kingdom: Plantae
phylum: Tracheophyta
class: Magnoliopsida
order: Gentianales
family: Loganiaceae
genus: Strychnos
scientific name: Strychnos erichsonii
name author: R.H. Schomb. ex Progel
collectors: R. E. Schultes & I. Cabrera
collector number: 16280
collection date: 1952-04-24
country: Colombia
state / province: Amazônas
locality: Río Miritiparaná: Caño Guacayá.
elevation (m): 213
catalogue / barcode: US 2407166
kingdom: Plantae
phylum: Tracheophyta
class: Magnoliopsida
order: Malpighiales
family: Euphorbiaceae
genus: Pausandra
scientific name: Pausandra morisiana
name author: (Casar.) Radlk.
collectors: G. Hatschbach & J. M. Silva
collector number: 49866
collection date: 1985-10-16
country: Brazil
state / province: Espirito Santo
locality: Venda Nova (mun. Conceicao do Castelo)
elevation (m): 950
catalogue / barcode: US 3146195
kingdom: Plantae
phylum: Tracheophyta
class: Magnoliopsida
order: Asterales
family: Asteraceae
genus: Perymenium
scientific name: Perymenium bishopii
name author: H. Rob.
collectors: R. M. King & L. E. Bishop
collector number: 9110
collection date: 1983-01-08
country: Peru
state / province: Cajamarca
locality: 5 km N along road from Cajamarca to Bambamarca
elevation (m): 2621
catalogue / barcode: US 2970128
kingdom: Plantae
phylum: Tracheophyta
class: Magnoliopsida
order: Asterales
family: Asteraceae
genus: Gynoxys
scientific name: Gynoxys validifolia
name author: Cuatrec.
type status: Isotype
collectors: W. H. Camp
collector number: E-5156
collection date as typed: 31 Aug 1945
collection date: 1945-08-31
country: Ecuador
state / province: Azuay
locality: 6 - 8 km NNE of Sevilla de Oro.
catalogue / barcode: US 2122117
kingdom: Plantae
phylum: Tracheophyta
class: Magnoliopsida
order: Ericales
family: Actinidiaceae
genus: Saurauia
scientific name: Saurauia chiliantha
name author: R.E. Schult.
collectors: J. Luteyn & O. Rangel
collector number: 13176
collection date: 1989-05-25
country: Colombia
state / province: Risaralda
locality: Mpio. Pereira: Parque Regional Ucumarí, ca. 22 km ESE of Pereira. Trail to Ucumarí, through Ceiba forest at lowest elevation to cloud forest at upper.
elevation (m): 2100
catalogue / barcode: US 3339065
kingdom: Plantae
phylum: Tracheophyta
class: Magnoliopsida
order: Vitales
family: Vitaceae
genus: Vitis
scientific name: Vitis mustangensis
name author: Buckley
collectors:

◆ **WRITTEN PROBLEM**: Put the part that opens with the line containing "country: Brazil" and closes with the line containing "genus: Perymenium" into a numbered list, leaving out any blank lines.

◆ **SOLUTION TO THE PROBLEM**:
1. country: Brazil
2. state / province: Espirito Santo
3. locality: Venda Nova (mun. Conceicao do Castelo)
4. elevation (m): 950
5. catalogue / barcode: US 3146195
6. kingdom: Plantae
7. phylum: Tracheophyta
8. class: Magnoliopsida
9. order: Asterales
10. family: Asteraceae
11. genus: Perymenium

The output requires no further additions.